While half of all American retail transactions are still completed in cash, smartphones may soon change that.

When it comes to retail purchases in-store in the United States, about 50 percent are still being completed with cash, but according to Ajay Banga, the CEO of MasterCard, mobile payments will start to change that, and it won’t be long before it happens.

Banga spoke of his opinion on mobile solutions at the Deutsche Bank Global Financial Services Investor Conference.

He explained that the area in which mobile payments will make the most striking impact is in the percentage of transactions that it will be taking from cash as opposed to plastic cards. He said that he feels that smartphone based transactions are the way ahead, pointing out that in the United States, we feel as though credit and debit cards are essentially ubiquitous, but when it all comes down to it, half of all purchases are made with cash.

Both mobile payments and cash are being used primarily for smaller ticket purchases.

Mobile Pyaments - MasterCardWhile smartphones may not be making much of a dent into larger purchases, people do seem willing to buy with their mobile devices with the total is a smaller one. That also happens to be the area in which people are most likely to pay with cash.

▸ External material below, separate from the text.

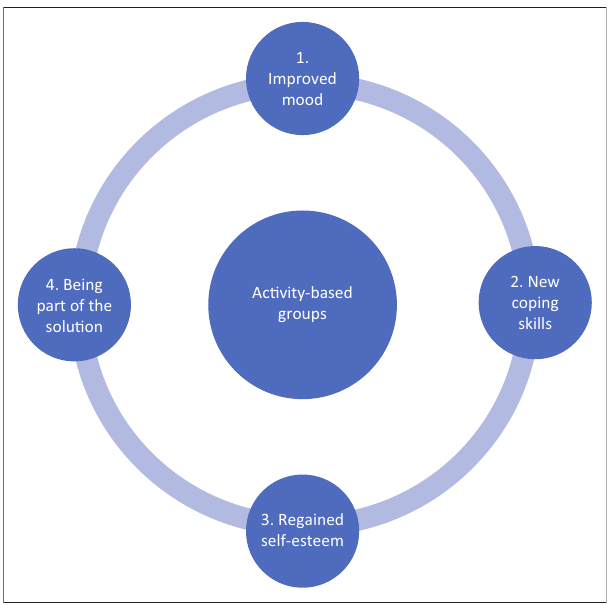
FIGURE 1: Inpatients’ perceptions of occupational therapy activity-based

Therefore, what Banga is predicting is that it will be cash, not necessarily plastic cards, that will start to be replaced by the use of these devices at the checkout counter.

Therefore, for items like a cup of coffee, picking up a container of milk at the supermarket on the way home from work, or picking up a pack of gum at the convenience store, a rising number of transactions will be completed through the use of m-payments instead of cash. This may also start to have an impact in other areas that have been traditionally based on cash transactions, such as taxi fares, which are still relatively new to the credit card scene.

Mobile payments are still trying to find their place when it comes to adoption and regular use and, if MasterCard’s CEO is right, it isn’t the credit card transactions that will be taken over by this technology, but the cash ones.